** Opening DOCUMENT EXCERPT block **

Is this really the only way to fix this? I do not think
virtio has any business knowing about replay.
What does this API do, even? BH but not broken with replay?
Do we ever want replay broken? Why not fix qemu_bh_schedule?
And when we add another feature which we do not want to break
will we do foo_bar_replay_bh_schedule_event or what?
Nicholas Piggin Aug. 14, 2024, 6:05 a.m. UTC | #2
On Wed Aug 14, 2024 at 6:48 AM AEST, Michael S. Tsirkin wrote:
> On Tue, Aug 13, 2024 at 09:23:24PM +0100, Alex Bennée wrote:
> > From: Nicholas Piggin <npiggin@gmail.com>
> > 
> > The regular qemu_bh_schedule() calls result in non-deterministic
> > execution of the bh in record-replay mode, which causes replay failure.
> > 
> > Reviewed-by: Alex Bennée <alex.bennee@linaro.org>
> > Reviewed-by: Pavel Dovgalyuk <Pavel.Dovgalyuk@ispras.ru>
> > Signed-off-by: Nicholas Piggin <npiggin@gmail.com>
> > Message-Id: <20240813050638.446172-9-npiggin@gmail.com>
> > Signed-off-by: Alex Bennée <alex.bennee@linaro.org>
> > ---
> >  hw/net/virtio-net.c | 11 ++++++-----
> >  1 file changed, 6 insertions(+), 5 deletions(-)
> > 
> > diff --git a/hw/net/virtio-net.c b/hw/net/virtio-net.c
> > index 08aa0b65e3..10ebaae5e2 100644
> > --- a/hw/net/virtio-net.c
> > +++ b/hw/net/virtio-net.c
> > @@ -40,6 +40,7 @@
> >  #include "migration/misc.h"
> >  #include "standard-headers/linux/ethtool.h"
> >  #include "sysemu/sysemu.h"
> > +#include "sysemu/replay.h"
> >  #include "trace.h"
> >  #include "monitor/qdev.h"

** Closing DOCUMENT EXCERPT block **
** Opening GIVEN RECORDS block **

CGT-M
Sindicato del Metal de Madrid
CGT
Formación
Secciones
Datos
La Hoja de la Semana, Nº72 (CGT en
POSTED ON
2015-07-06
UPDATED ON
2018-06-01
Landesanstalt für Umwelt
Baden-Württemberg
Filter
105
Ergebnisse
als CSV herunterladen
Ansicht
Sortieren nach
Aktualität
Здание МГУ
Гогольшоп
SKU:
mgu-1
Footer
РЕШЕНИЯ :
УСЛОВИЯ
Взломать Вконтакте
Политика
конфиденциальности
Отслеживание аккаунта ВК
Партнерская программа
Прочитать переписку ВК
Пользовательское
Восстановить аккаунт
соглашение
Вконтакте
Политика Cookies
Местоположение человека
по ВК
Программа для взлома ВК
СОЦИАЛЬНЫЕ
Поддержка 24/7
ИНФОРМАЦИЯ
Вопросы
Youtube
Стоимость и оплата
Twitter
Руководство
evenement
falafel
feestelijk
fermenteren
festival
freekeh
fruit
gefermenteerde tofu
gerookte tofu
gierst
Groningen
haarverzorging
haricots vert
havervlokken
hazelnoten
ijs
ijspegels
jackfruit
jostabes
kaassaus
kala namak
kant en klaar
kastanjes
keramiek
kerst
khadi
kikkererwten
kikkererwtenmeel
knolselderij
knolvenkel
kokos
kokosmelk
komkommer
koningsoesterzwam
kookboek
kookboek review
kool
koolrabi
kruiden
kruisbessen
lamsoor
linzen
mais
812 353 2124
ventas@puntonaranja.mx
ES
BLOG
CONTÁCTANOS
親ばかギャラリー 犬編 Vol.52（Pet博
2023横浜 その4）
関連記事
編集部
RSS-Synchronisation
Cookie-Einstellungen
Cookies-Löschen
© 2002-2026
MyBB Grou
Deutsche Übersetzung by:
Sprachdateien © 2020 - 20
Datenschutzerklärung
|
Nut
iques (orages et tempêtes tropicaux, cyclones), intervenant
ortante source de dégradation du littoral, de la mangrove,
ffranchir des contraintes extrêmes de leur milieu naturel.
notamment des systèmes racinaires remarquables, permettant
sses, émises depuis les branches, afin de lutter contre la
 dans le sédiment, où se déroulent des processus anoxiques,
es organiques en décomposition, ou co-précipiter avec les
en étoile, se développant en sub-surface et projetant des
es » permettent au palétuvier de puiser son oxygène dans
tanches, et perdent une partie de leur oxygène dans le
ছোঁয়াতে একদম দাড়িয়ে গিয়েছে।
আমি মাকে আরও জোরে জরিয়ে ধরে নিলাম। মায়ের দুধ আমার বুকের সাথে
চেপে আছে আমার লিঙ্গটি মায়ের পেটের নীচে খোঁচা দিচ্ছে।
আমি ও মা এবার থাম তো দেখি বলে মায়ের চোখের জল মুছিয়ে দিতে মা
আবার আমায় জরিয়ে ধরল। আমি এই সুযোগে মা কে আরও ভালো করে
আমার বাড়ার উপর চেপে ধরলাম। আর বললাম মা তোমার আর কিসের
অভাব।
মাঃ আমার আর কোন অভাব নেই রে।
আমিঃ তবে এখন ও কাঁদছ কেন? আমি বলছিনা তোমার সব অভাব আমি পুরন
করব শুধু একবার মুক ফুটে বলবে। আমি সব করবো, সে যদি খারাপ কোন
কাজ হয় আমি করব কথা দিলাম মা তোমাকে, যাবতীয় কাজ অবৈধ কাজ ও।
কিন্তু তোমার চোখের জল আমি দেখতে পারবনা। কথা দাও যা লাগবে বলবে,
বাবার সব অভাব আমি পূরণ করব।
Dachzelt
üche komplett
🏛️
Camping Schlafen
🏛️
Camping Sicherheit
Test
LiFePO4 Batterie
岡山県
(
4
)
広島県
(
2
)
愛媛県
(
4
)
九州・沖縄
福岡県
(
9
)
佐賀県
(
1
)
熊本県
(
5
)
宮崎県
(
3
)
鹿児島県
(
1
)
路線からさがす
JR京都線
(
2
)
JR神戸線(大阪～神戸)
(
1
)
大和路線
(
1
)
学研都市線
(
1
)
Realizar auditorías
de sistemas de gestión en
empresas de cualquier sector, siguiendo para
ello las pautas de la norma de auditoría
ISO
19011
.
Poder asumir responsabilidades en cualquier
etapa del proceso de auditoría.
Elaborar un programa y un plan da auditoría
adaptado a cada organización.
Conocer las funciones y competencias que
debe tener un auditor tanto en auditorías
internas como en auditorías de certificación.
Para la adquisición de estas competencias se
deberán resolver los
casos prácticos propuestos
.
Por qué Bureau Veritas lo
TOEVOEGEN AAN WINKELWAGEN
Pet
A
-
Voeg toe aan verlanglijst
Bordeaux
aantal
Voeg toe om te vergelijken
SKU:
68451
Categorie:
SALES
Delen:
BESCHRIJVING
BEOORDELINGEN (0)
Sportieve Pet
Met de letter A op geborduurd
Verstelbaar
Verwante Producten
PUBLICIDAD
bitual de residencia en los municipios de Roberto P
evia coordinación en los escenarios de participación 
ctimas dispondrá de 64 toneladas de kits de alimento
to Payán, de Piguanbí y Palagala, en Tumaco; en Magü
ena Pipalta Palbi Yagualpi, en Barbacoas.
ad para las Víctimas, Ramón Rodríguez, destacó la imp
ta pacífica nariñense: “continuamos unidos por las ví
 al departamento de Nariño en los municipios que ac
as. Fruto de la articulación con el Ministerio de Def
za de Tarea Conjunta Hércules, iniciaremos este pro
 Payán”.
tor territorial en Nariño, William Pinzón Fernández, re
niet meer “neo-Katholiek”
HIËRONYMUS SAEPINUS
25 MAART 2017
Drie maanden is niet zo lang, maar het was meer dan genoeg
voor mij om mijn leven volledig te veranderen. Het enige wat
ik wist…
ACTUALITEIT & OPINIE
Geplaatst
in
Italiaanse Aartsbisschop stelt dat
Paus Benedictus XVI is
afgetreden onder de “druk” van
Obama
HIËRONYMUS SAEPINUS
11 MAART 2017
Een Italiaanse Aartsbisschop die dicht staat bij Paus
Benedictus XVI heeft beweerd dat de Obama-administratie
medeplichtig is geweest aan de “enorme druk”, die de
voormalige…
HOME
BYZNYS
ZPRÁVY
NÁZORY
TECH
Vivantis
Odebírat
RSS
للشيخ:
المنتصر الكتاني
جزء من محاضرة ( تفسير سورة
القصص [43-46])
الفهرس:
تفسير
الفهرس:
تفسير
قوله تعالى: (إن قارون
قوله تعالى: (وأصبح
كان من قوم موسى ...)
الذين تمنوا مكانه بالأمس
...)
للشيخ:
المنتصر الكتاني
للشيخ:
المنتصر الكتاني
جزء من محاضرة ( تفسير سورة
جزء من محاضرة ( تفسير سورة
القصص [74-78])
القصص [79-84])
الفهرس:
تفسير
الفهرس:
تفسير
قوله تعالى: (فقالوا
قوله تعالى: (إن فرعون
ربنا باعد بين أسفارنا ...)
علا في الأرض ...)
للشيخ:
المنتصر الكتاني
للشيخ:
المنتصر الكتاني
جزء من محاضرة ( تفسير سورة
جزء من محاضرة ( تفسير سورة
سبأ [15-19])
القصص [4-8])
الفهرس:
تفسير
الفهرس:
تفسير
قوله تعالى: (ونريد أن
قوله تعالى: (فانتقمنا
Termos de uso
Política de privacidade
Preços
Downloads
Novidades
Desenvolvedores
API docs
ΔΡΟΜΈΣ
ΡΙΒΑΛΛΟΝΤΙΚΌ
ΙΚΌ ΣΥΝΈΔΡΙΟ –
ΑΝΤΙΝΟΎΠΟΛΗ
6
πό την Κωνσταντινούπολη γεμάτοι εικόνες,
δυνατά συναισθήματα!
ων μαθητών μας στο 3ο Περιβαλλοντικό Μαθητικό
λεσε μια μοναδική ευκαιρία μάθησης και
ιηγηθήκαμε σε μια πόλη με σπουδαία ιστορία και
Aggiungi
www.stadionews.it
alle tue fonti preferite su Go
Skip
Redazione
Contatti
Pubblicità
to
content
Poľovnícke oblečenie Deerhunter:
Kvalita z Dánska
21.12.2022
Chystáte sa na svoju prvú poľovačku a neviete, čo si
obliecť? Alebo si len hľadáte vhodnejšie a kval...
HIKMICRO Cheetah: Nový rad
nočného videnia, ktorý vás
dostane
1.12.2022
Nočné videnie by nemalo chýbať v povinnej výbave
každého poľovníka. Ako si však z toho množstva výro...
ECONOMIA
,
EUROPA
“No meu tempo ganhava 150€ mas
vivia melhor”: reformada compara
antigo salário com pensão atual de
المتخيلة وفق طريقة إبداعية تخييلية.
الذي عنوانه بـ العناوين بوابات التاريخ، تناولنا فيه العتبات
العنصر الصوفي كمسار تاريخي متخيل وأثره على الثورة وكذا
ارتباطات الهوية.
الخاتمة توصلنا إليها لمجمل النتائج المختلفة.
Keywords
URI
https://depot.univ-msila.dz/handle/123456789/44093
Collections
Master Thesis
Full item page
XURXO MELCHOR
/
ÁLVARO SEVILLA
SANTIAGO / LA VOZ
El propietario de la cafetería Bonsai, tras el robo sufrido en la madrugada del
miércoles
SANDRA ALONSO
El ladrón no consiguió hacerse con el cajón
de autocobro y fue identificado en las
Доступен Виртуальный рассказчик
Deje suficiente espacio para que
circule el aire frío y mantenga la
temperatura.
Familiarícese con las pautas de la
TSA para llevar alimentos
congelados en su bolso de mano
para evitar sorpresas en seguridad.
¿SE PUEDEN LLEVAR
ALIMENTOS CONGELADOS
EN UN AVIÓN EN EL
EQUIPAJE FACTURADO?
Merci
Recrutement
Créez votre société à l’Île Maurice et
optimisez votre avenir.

** Closing GIVEN RECORDS block **

> WORK TO COMPLETE:
A - Answer each question about the patch discussion:
(i) Which file does the patch modify?
(ii) Which header file does the patch add an include for?
(iii) According to the commit message, what do regular qemu_bh_schedule() calls cause in record-replay mode?
B - Set down the lines of the listing, starting at its first line and ending at the line that contains "dans le sédiment, où", both included.
The patch discussion and the listing are unrelated material.

> SOLUTIONS TO THE EXERCISE:
A -
(i) hw/net/virtio-net.c
(ii) sysemu/replay.h
(iii) Non-deterministic execution of the bh, which causes replay failure.

B -
CGT-M
Sindicato del Metal de Madrid
CGT
Formación
Secciones
Datos
La Hoja de la Semana, Nº72 (CGT en
POSTED ON
2015-07-06
UPDATED ON
2018-06-01
Landesanstalt für Umwelt
Baden-Württemberg
Filter
105
Ergebnisse
als CSV herunterladen
Ansicht
Sortieren nach
Aktualität
Здание МГУ
Гогольшоп
SKU:
mgu-1
Footer
РЕШЕНИЯ :
УСЛОВИЯ
Взломать Вконтакте
Политика
конфиденциальности
Отслеживание аккаунта ВК
Партнерская программа
Прочитать переписку ВК
Пользовательское
Восстановить аккаунт
соглашение
Вконтакте
Политика Cookies
Местоположение человека
по ВК
Программа для взлома ВК
СОЦИАЛЬНЫЕ
Поддержка 24/7
ИНФОРМАЦИЯ
Вопросы
Youtube
Стоимость и оплата
Twitter
Руководство
evenement
falafel
feestelijk
fermenteren
festival
freekeh
fruit
gefermenteerde tofu
gerookte tofu
gierst
Groningen
haarverzorging
haricots vert
havervlokken
hazelnoten
ijs
ijspegels
jackfruit
jostabes
kaassaus
kala namak
kant en klaar
kastanjes
keramiek
kerst
khadi
kikkererwten
kikkererwtenmeel
knolselderij
knolvenkel
kokos
kokosmelk
komkommer
koningsoesterzwam
kookboek
kookboek review
kool
koolrabi
kruiden
kruisbessen
lamsoor
linzen
mais
812 353 2124
ventas@puntonaranja.mx
ES
BLOG
CONTÁCTANOS
親ばかギャラリー 犬編 Vol.52（Pet博
2023横浜 その4）
関連記事
編集部
RSS-Synchronisation
Cookie-Einstellungen
Cookies-Löschen
© 2002-2026
MyBB Grou
Deutsche Übersetzung by:
Sprachdateien © 2020 - 20
Datenschutzerklärung
|
Nut
iques (orages et tempêtes tropicaux, cyclones), intervenant
ortante source de dégradation du littoral, de la mangrove,
ffranchir des contraintes extrêmes de leur milieu naturel.
notamment des systèmes racinaires remarquables, permettant
sses, émises depuis les branches, afin de lutter contre la
 dans le sédiment, où se déroulent des processus anoxiques,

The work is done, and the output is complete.